A proposta do Orçamento do Estado para 2022 esteve sempre pendurada por um fio, mas esse fio rebentou hoje. O documento foi chumbado na generalidade, esta quarta-feira, na Assembleia da República, depois de "a esquerda do PS" se ter juntado à direita.

Bloco de Esquerda, PCP, PEV, PSD, CDS-PP, Iniciativa Liberal e Chega votaram contra, enquanto apenas o PS votou a favor. O PAN e as deputadas não inscritas Cristina Rodrigues e Joacine Katar Moreira abstiveram-se.

Costa "fez tudo" o que podia, mas... a esquerda também

No encerramento do debate de apreciação na generalidade, António Costa disse que "fez tudo" o que estava ao seu alcance para viabilizar o documento, mas isso não foi suficiente para convencer os parceiros à esquerda dos últimos seis anos. 

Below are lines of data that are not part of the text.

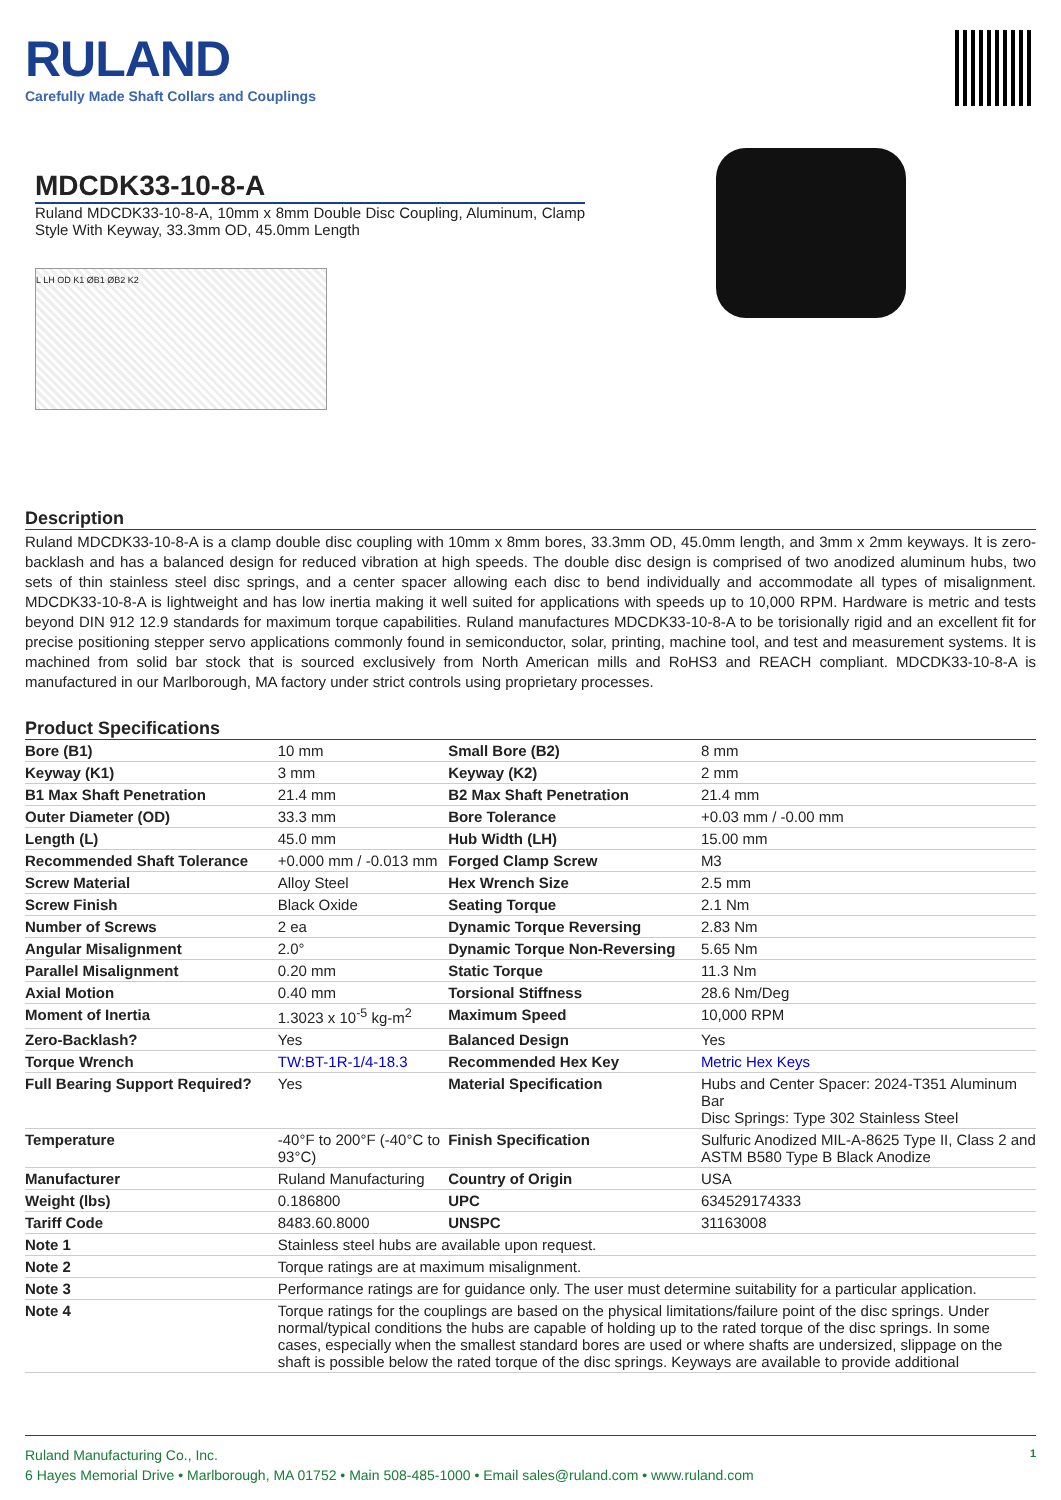RULAND
Carefully Made Shaft Collars and Couplings
MDCDK33-10-8-A
Ruland MDCDK33-10-8-A, 10mm x 8mm Double Disc Coupling, Aluminum, Clamp Style With Keyway, 33.3mm OD, 45.0mm Length
L LH OD K1 ØB1 ØB2 K2
Description
Ruland MDCDK33-10-8-A is a clamp double disc coupling with 10mm x 8mm bores, 33.3mm OD, 45.0mm length, and 3mm x 2mm keyways. It is zero-backlash and has a balanced design for reduced vibration at high speeds. The double disc design is comprised of two anodized aluminum hubs, two sets of thin stainless steel disc springs, and a center spacer allowing each disc to bend individually and accommodate all types of misalignment. MDCDK33-10-8-A is lightweight and has low inertia making it well suited for applications with speeds up to 10,000 RPM. Hardware is metric and tests beyond DIN 912 12.9 standards for maximum torque capabilities. Ruland manufactures MDCDK33-10-8-A to be torisionally rigid and an excellent fit for precise positioning stepper servo applications commonly found in semiconductor, solar, printing, machine tool, and test and measurement systems. It is machined from solid bar stock that is sourced exclusively from North American mills and RoHS3 and REACH compliant. MDCDK33-10-8-A is manufactured in our Marlborough, MA factory under strict controls using proprietary processes.
Product Specifications
| Bore (B1) | 10 mm | Small Bore (B2) | 8 mm |
| Keyway (K1) | 3 mm | Keyway (K2) | 2 mm |
| B1 Max Shaft Penetration | 21.4 mm | B2 Max Shaft Penetration | 21.4 mm |
| Outer Diameter (OD) | 33.3 mm | Bore Tolerance | +0.03 mm / -0.00 mm |
| Length (L) | 45.0 mm | Hub Width (LH) | 15.00 mm |
| Recommended Shaft Tolerance | +0.000 mm / -0.013 mm | Forged Clamp Screw | M3 |
| Screw Material | Alloy Steel | Hex Wrench Size | 2.5 mm |
| Screw Finish | Black Oxide | Seating Torque | 2.1 Nm |
| Number of Screws | 2 ea | Dynamic Torque Reversing | 2.83 Nm |
| Angular Misalignment | 2.0° | Dynamic Torque Non-Reversing | 5.65 Nm |
| Parallel Misalignment | 0.20 mm | Static Torque | 11.3 Nm |
| Axial Motion | 0.40 mm | Torsional Stiffness | 28.6 Nm/Deg |
| Moment of Inertia | 1.3023 x 10<sup>-5</sup> kg-m<sup>2</sup> | Maximum Speed | 10,000 RPM |
| Zero-Backlash? | Yes | Balanced Design | Yes |
| Torque Wrench | TW:BT-1R-1/4-18.3 | Recommended Hex Key | Metric Hex Keys |
| Full Bearing Support Required? | Yes | Material Specification | Hubs and Center Spacer: 2024-T351 Aluminum Bar Disc Springs: Type 302 Stainless Steel |
| Temperature | -40°F to 200°F (-40°C to 93°C) | Finish Specification | Sulfuric Anodized MIL-A-8625 Type II, Class 2 and ASTM B580 Type B Black Anodize |
| Manufacturer | Ruland Manufacturing | Country of Origin | USA |
| Weight (lbs) | 0.186800 | UPC | 634529174333 |
| Tariff Code | 8483.60.8000 | UNSPC | 31163008 |
| Note 1 | Stainless steel hubs are available upon request. | | |
| Note 2 | Torque ratings are at maximum misalignment. | | |
| Note 3 | Performance ratings are for guidance only. The user must determine suitability for a particular application. | | |
| Note 4 | Torque ratings for the couplings are based on the physical limitations/failure point of the disc springs. Under normal/typical conditions the hubs are capable of holding up to the rated torque of the disc springs. In some cases, especially when the smallest standard bores are used or where shafts are undersized, slippage on the shaft is possible below the rated torque of the disc springs. Keyways are available to provide additional | | |
1 Ruland Manufacturing Co., Inc.
6 Hayes Memorial Drive • Marlborough, MA 01752 • Main 508-485-1000 • Email sales@ruland.com • www.ruland.com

Curiosamente, o PCP também disse que foi "até ao limite" e fez um "esforço sério" para que o documento fosse viabilizado. Talvez isto seja a prova daquilo que a presidente do grupo parlamentar do PAN disse, ou seja, que estes dois dias de debate no Parlamento foram um "medir de forças".

Em nenhuma matéria houve intransigência ou inflexibilidade do PCP. Mas não estava nas nossas mãos", contrapôs João Oliveira. 

Toda a esquerda tentou justificar o porquê da morte da geringonça. Catarina Martins chegou mesmo a dizer que este dia fúnebre aconteceu por causa de "uma obsessão pela maioria absoluta" que cegou o Governo. 

A coordenadora do Bloco afirmou que a emblemática frase "este é o orçamento mais à esquerda" era "tão oca, que até a direita a repetiu". Admitiu também que "havia imenso para fazer", mas que para isso acontecer, era preciso "um caminho de compromisso, foi isso que fizemos com a geringonça".  

Já o partido ecologista Os Verdes justificou o voto contra dizendo que este orçamento era uma "oportunidade para garantir as respostas à altura da gravidade dos problemas do país", mas isso não aconteceu. Mariana Silva alegou ainda que a resposta do Governo às propostas do PEV chegou "tarde e a más horas"

Numa mudança de tom, e com um discurso virado para o Partido Socialista, Inês Sousa Real disse que nos últimos dias se assistiu "a um verdadeiro folclore parlamentar" e fez questão de realçar que fazer oposição "não é só votar contra", mas sim "negociar por melhores condições para o país".

A deputada do PAN foi fortemente aplaudida pelos deputados socialistas quando defendeu que o chumbo deste orçamento daria força aos partidos que defendem políticas anti-democráticas.

O que acontece agora?

O Presidente da República já tinha feito saber que, caso o orçamento não fosse viabilizado, avançaria para a dissolução do Parlamento e a convocação de eleições antecipadas.

Marcelo Rebelo de Sousa recebe já esta quarta-feira Eduardo Ferro Rodrigues e António Costa e no sábado receberá os partidos com representação parlamentar. Segue-se a convocação do Conselho de Estado que será no próximo dia 3 de novembro. São estes os passos obrigatórios nesta fase.

Depois segue-se a dissolução da Assembleia da República, que levará a eleições antecipadas.

A lei prevê que as eleições aconteçam 55 dias após a publicação do decreto presidencial, atirando o prazo para o final de dezembro.

Mas Marcelo Rebelo de Sousa já disse que não quer eleições no tempo das festas de Natal e fim de ano, por isso poderá jogar com a data de publicação do decreto e atrasar as eleições só para o início de 2022.

Até haver dissolução da Assembleia da República, o Governo mantém-se tal como está, em funções.

Depois da dissolução, será um Governo de gestão até às eleições.